• _Task statement_:
Reproduce the listing below with every instance of "collection date" swapped for "date collected", leaving everything else unchanged.

________________________

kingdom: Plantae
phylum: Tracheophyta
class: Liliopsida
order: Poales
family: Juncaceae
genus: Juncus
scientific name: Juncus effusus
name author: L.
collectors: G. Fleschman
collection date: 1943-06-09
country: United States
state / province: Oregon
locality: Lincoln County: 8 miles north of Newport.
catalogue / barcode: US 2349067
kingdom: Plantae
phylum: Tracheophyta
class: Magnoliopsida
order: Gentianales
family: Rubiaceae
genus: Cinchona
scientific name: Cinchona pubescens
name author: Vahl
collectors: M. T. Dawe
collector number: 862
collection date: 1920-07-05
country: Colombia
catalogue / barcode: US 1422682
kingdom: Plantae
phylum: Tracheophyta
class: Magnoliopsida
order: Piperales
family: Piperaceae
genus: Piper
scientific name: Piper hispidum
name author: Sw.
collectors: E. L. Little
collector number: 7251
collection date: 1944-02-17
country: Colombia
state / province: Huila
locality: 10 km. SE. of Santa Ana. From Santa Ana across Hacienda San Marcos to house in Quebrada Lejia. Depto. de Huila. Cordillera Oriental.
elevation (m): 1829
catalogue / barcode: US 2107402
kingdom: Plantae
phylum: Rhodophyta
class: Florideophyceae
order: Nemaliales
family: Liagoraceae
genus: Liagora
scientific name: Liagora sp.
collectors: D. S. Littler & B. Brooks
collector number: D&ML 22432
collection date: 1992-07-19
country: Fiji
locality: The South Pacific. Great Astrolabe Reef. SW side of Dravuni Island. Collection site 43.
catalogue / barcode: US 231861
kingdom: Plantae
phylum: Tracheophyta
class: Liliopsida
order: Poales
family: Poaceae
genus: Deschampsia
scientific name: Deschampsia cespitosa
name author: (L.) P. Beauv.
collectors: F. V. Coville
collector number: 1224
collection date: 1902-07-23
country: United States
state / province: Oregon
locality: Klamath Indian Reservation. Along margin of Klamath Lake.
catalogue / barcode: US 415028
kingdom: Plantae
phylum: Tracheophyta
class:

________________________

• _Exercise result_:
kingdom: Plantae
phylum: Tracheophyta
class: Liliopsida
order: Poales
family: Juncaceae
genus: Juncus
scientific name: Juncus effusus
name author: L.
collectors: G. Fleschman
date collected: 1943-06-09
country: United States
state / province: Oregon
locality: Lincoln County: 8 miles north of Newport.
catalogue / barcode: US 2349067
kingdom: Plantae
phylum: Tracheophyta
class: Magnoliopsida
order: Gentianales
family: Rubiaceae
genus: Cinchona
scientific name: Cinchona pubescens
name author: Vahl
collectors: M. T. Dawe
collector number: 862
date collected: 1920-07-05
country: Colombia
catalogue / barcode: US 1422682
kingdom: Plantae
phylum: Tracheophyta
class: Magnoliopsida
order: Piperales
family: Piperaceae
genus: Piper
scientific name: Piper hispidum
name author: Sw.
collectors: E. L. Little
collector number: 7251
date collected: 1944-02-17
country: Colombia
state / province: Huila
locality: 10 km. SE. of Santa Ana. From Santa Ana across Hacienda San Marcos to house in Quebrada Lejia. Depto. de Huila. Cordillera Oriental.
elevation (m): 1829
catalogue / barcode: US 2107402
kingdom: Plantae
phylum: Rhodophyta
class: Florideophyceae
order: Nemaliales
family: Liagoraceae
genus: Liagora
scientific name: Liagora sp.
collectors: D. S. Littler & B. Brooks
collector number: D&ML 22432
date collected: 1992-07-19
country: Fiji
locality: The South Pacific. Great Astrolabe Reef. SW side of Dravuni Island. Collection site 43.
catalogue / barcode: US 231861
kingdom: Plantae
phylum: Tracheophyta
class: Liliopsida
order: Poales
family: Poaceae
genus: Deschampsia
scientific name: Deschampsia cespitosa
name author: (L.) P. Beauv.
collectors: F. V. Coville
collector number: 1224
date collected: 1902-07-23
country: United States
state / province: Oregon
locality: Klamath Indian Reservation. Along margin of Klamath Lake.
catalogue / barcode: US 415028
kingdom: Plantae
phylum: Tracheophyta
class:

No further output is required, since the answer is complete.